| What is needed |
Omitting all images, transcribe the listing word for word.

| Dataset content |
=====

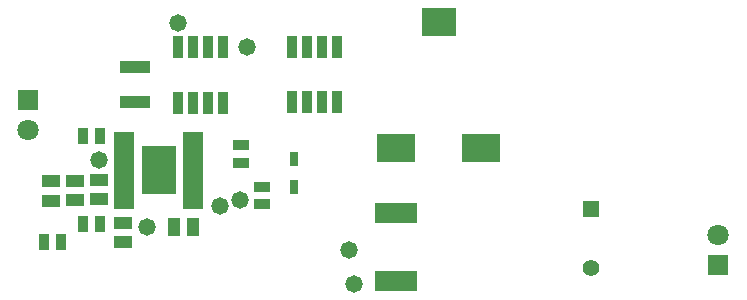
<source format=gts>
G04*
G04 #@! TF.GenerationSoftware,Altium Limited,Altium Designer,24.0.1 (36)*
G04*
G04 Layer_Color=8388736*
%FSLAX44Y44*%
%MOMM*%
G71*
G04*
G04 #@! TF.SameCoordinates,90447B52-5C6C-4E24-8687-CF59556E230F*
G04*
G04*
G04 #@! TF.FilePolarity,Negative*
G04*
G01*
G75*
%ADD15R,2.5000X1.0000*%
%ADD20R,0.9500X1.3500*%
%ADD24R,1.3500X0.9500*%
%ADD27R,2.9732X2.4632*%
%ADD28R,3.2732X2.4632*%
%ADD29R,0.9232X1.9832*%
%ADD30R,1.5532X1.0532*%
%ADD31R,1.6532X0.6532*%
%ADD32R,2.9432X4.0632*%
%ADD33R,1.0532X1.5532*%
%ADD34R,3.6232X1.7432*%
%ADD35R,0.7532X1.2532*%
%ADD36R,1.8032X1.8032*%
%ADD37C,1.8032*%
%ADD38R,1.4032X1.4032*%
%ADD39C,1.4032*%
%ADD40C,1.4732*%
D15*
X706120Y621270D02*
D03*
Y651270D02*
D03*
D20*
X676910Y518160D02*
D03*
X661910D02*
D03*
X628770Y502920D02*
D03*
X643770D02*
D03*
X676790Y593090D02*
D03*
X661790D02*
D03*
D24*
X814070Y549910D02*
D03*
Y534910D02*
D03*
X796290Y570230D02*
D03*
Y585230D02*
D03*
D27*
X963150Y689330D02*
D03*
D28*
X999200Y582930D02*
D03*
X927100D02*
D03*
D29*
X877570Y668560D02*
D03*
X864870D02*
D03*
X852170D02*
D03*
X839470D02*
D03*
X877570Y621760D02*
D03*
X864870D02*
D03*
X852170D02*
D03*
X839470D02*
D03*
X780983Y667830D02*
D03*
X768282D02*
D03*
X755583D02*
D03*
X742883D02*
D03*
X780983Y621030D02*
D03*
X768282D02*
D03*
X755583D02*
D03*
X742883D02*
D03*
D30*
X635000Y537850D02*
D03*
Y554350D02*
D03*
X675640Y539120D02*
D03*
Y555620D02*
D03*
X655320Y554980D02*
D03*
Y538480D02*
D03*
X695778Y502920D02*
D03*
Y519420D02*
D03*
D31*
X697190Y593130D02*
D03*
Y586630D02*
D03*
Y580130D02*
D03*
Y573630D02*
D03*
Y567130D02*
D03*
Y560630D02*
D03*
Y554130D02*
D03*
Y547630D02*
D03*
Y541130D02*
D03*
Y534630D02*
D03*
X755690D02*
D03*
Y541130D02*
D03*
Y547630D02*
D03*
Y554130D02*
D03*
Y560630D02*
D03*
Y567130D02*
D03*
Y573630D02*
D03*
Y580130D02*
D03*
Y586630D02*
D03*
Y593130D02*
D03*
D32*
X726440Y563880D02*
D03*
D33*
X755650Y515620D02*
D03*
X739150D02*
D03*
D34*
X927100Y528010D02*
D03*
Y470210D02*
D03*
D35*
X840740Y549910D02*
D03*
Y572910D02*
D03*
D36*
X1200150Y483870D02*
D03*
X615950Y623570D02*
D03*
D37*
X1200150Y509270D02*
D03*
X615950Y598170D02*
D03*
D38*
X1092200Y531330D02*
D03*
D39*
Y481330D02*
D03*
D40*
X675640Y572770D02*
D03*
X742950Y688340D02*
D03*
X795020Y538480D02*
D03*
X778510Y533400D02*
D03*
X891540Y467360D02*
D03*
X716280Y515620D02*
D03*
X887730Y496570D02*
D03*
X801370Y668020D02*
D03*
M02*

</source>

=====

| Response to this exercise |
<source format=gts>
G04*
G04 #@! TF.GenerationSoftware,Altium Limited,Altium Designer,24.0.1 (36)*
G04*
G04 Layer_Color=8388736*
%FSLAX44Y44*%
%MOMM*%
G71*
G04*
G04 #@! TF.SameCoordinates,90447B52-5C6C-4E24-8687-CF59556E230F*
G04*
G04*
G04 #@! TF.FilePolarity,Negative*
G04*
G01*
G75*
%ADD15R,2.5000X1.0000*%
%ADD20R,0.9500X1.3500*%
%ADD24R,1.3500X0.9500*%
%ADD27R,2.9732X2.4632*%
%ADD28R,3.2732X2.4632*%
%ADD29R,0.9232X1.9832*%
%ADD30R,1.5532X1.0532*%
%ADD31R,1.6532X0.6532*%
%ADD32R,2.9432X4.0632*%
%ADD33R,1.0532X1.5532*%
%ADD34R,3.6232X1.7432*%
%ADD35R,0.7532X1.2532*%
%ADD36R,1.8032X1.8032*%
%ADD37C,1.8032*%
%ADD38R,1.4032X1.4032*%
%ADD39C,1.4032*%
%ADD40C,1.4732*%
D15*
X706120Y621270D02*
D03*
Y651270D02*
D03*
D20*
X676910Y518160D02*
D03*
X661910D02*
D03*
X628770Y502920D02*
D03*
X643770D02*
D03*
X676790Y593090D02*
D03*
X661790D02*
D03*
D24*
X814070Y549910D02*
D03*
Y534910D02*
D03*
X796290Y570230D02*
D03*
Y585230D02*
D03*
D27*
X963150Y689330D02*
D03*
D28*
X999200Y582930D02*
D03*
X927100D02*
D03*
D29*
X877570Y668560D02*
D03*
X864870D02*
D03*
X852170D02*
D03*
X839470D02*
D03*
X877570Y621760D02*
D03*
X864870D02*
D03*
X852170D02*
D03*
X839470D02*
D03*
X780983Y667830D02*
D03*
X768282D02*
D03*
X755583D02*
D03*
X742883D02*
D03*
X780983Y621030D02*
D03*
X768282D02*
D03*
X755583D02*
D03*
X742883D02*
D03*
D30*
X635000Y537850D02*
D03*
Y554350D02*
D03*
X675640Y539120D02*
D03*
Y555620D02*
D03*
X655320Y554980D02*
D03*
Y538480D02*
D03*
X695778Y502920D02*
D03*
Y519420D02*
D03*
D31*
X697190Y593130D02*
D03*
Y586630D02*
D03*
Y580130D02*
D03*
Y573630D02*
D03*
Y567130D02*
D03*
Y560630D02*
D03*
Y554130D02*
D03*
Y547630D02*
D03*
Y541130D02*
D03*
Y534630D02*
D03*
X755690D02*
D03*
Y541130D02*
D03*
Y547630D02*
D03*
Y554130D02*
D03*
Y560630D02*
D03*
Y567130D02*
D03*
Y573630D02*
D03*
Y580130D02*
D03*
Y586630D02*
D03*
Y593130D02*
D03*
D32*
X726440Y563880D02*
D03*
D33*
X755650Y515620D02*
D03*
X739150D02*
D03*
D34*
X927100Y528010D02*
D03*
Y470210D02*
D03*
D35*
X840740Y549910D02*
D03*
Y572910D02*
D03*
D36*
X1200150Y483870D02*
D03*
X615950Y623570D02*
D03*
D37*
X1200150Y509270D02*
D03*
X615950Y598170D02*
D03*
D38*
X1092200Y531330D02*
D03*
D39*
Y481330D02*
D03*
D40*
X675640Y572770D02*
D03*
X742950Y688340D02*
D03*
X795020Y538480D02*
D03*
X778510Y533400D02*
D03*
X891540Y467360D02*
D03*
X716280Y515620D02*
D03*
X887730Y496570D02*
D03*
X801370Y668020D02*
D03*
M02*

</source>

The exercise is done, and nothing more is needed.